**WORK INSTRUCTIONS**
Find "index mcp: (265, 162)" below and begin at its line; stop after the line with "index tip: (1000, 614)". Output those lines exactly, without pictures.

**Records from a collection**
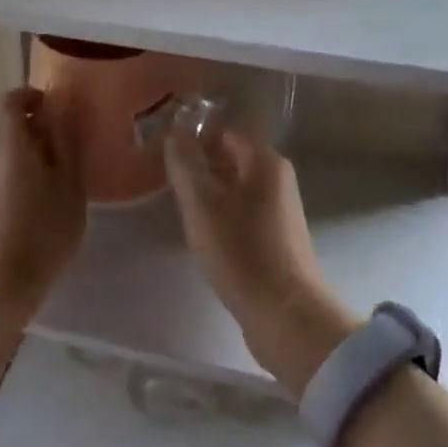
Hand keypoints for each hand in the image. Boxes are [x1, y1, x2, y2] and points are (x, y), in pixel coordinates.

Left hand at [0, 87, 86, 321]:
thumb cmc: (41, 232)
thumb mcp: (69, 187)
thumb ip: (67, 143)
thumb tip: (63, 110)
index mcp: (7, 141)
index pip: (9, 99)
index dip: (31, 96)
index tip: (54, 110)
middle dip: (27, 125)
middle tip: (58, 145)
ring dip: (18, 152)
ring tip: (48, 178)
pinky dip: (8, 174)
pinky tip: (29, 203)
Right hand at [165, 127, 353, 394]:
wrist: (284, 314)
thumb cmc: (240, 251)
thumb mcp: (202, 204)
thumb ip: (185, 163)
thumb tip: (174, 132)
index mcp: (265, 162)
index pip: (224, 133)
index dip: (192, 137)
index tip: (162, 149)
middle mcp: (278, 180)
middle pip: (231, 159)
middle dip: (198, 164)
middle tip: (164, 176)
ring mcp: (280, 211)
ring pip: (235, 188)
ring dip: (208, 191)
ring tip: (177, 203)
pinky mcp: (276, 239)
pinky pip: (241, 213)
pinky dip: (220, 214)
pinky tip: (202, 231)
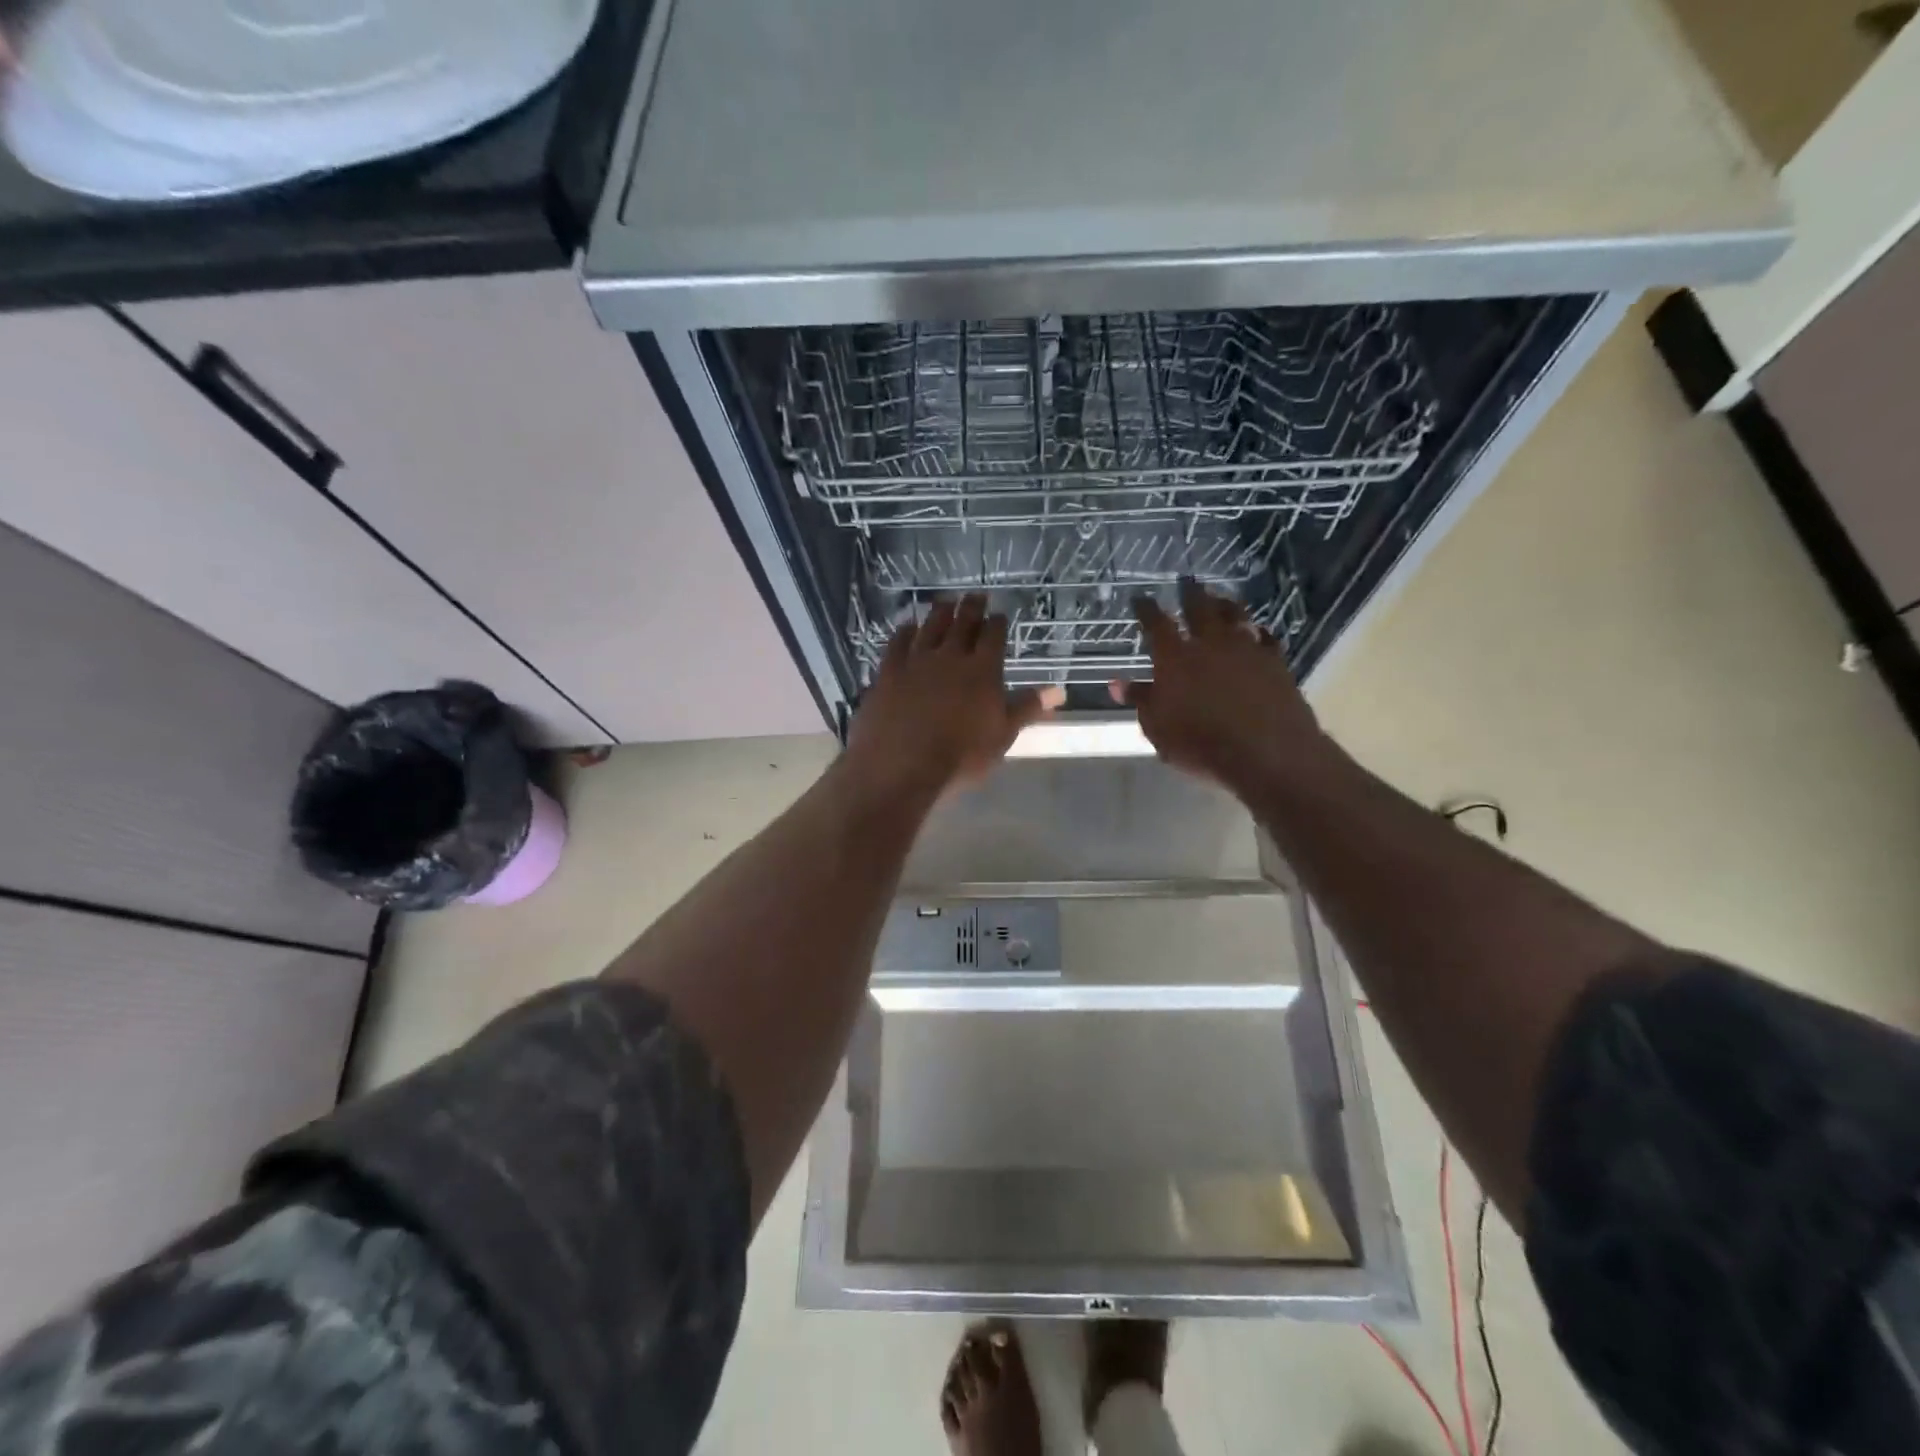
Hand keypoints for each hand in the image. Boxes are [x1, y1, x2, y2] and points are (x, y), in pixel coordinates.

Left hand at [845, 594, 1063, 800]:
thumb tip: (1059, 690)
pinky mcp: (889, 672)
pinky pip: (897, 644)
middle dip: (972, 607)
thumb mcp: (1002, 735)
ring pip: (930, 627)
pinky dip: (904, 632)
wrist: (902, 765)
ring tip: (945, 602)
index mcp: (983, 670)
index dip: (998, 623)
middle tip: (975, 595)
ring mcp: (916, 661)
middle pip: (963, 623)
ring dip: (940, 612)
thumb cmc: (961, 756)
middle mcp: (950, 656)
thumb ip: (1027, 708)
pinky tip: (907, 627)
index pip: (994, 636)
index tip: (1000, 614)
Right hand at [1110, 580, 1332, 795]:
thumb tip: (1116, 683)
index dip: (1146, 609)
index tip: (1140, 598)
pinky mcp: (1275, 662)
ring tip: (1220, 598)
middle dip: (1190, 593)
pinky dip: (1258, 631)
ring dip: (1225, 604)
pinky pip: (1266, 637)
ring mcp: (1246, 649)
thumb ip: (1140, 700)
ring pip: (1235, 615)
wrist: (1267, 752)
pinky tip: (1258, 631)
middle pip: (1199, 608)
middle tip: (1187, 581)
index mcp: (1175, 657)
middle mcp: (1210, 643)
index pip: (1156, 623)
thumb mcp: (1158, 728)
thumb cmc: (1200, 743)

**SOLUTION**
index mcp: (265, 162)
index pip: (224, 133)
index dip: (192, 137)
index tip: (162, 149)
middle mcp: (278, 180)
middle pip: (231, 159)
middle dip: (198, 164)
middle tip: (164, 176)
ring mcp: (280, 211)
ring pip: (235, 188)
ring dip: (208, 191)
ring tip: (177, 203)
pinky mcp: (276, 239)
pinky pip: (241, 213)
pinky dip: (220, 214)
pinky tip: (202, 231)
Hand keypoints for each hand in the image. Boxes are [x1, y1, x2, y2] and points are (x, y), in pixel coordinates.

Left hand at [845, 594, 1063, 800]:
thumb tip: (1059, 690)
pinky mcp: (889, 672)
pinky pip: (897, 644)
middle dip: (972, 607)
thumb mcp: (1002, 735)
ring pip: (930, 627)
pinky dip: (904, 632)
wrist: (902, 765)
ring tip: (945, 602)
index mcp: (983, 670)
index dip: (998, 623)
middle tip: (975, 595)
ring mcp: (916, 661)
middle pip: (963, 623)
ring dip: (940, 612)
thumb cmc: (961, 756)
middle mcp: (950, 656)
thumb ip: (1027, 708)
pinky tip: (907, 627)
index pip: (994, 636)
index tip: (1000, 614)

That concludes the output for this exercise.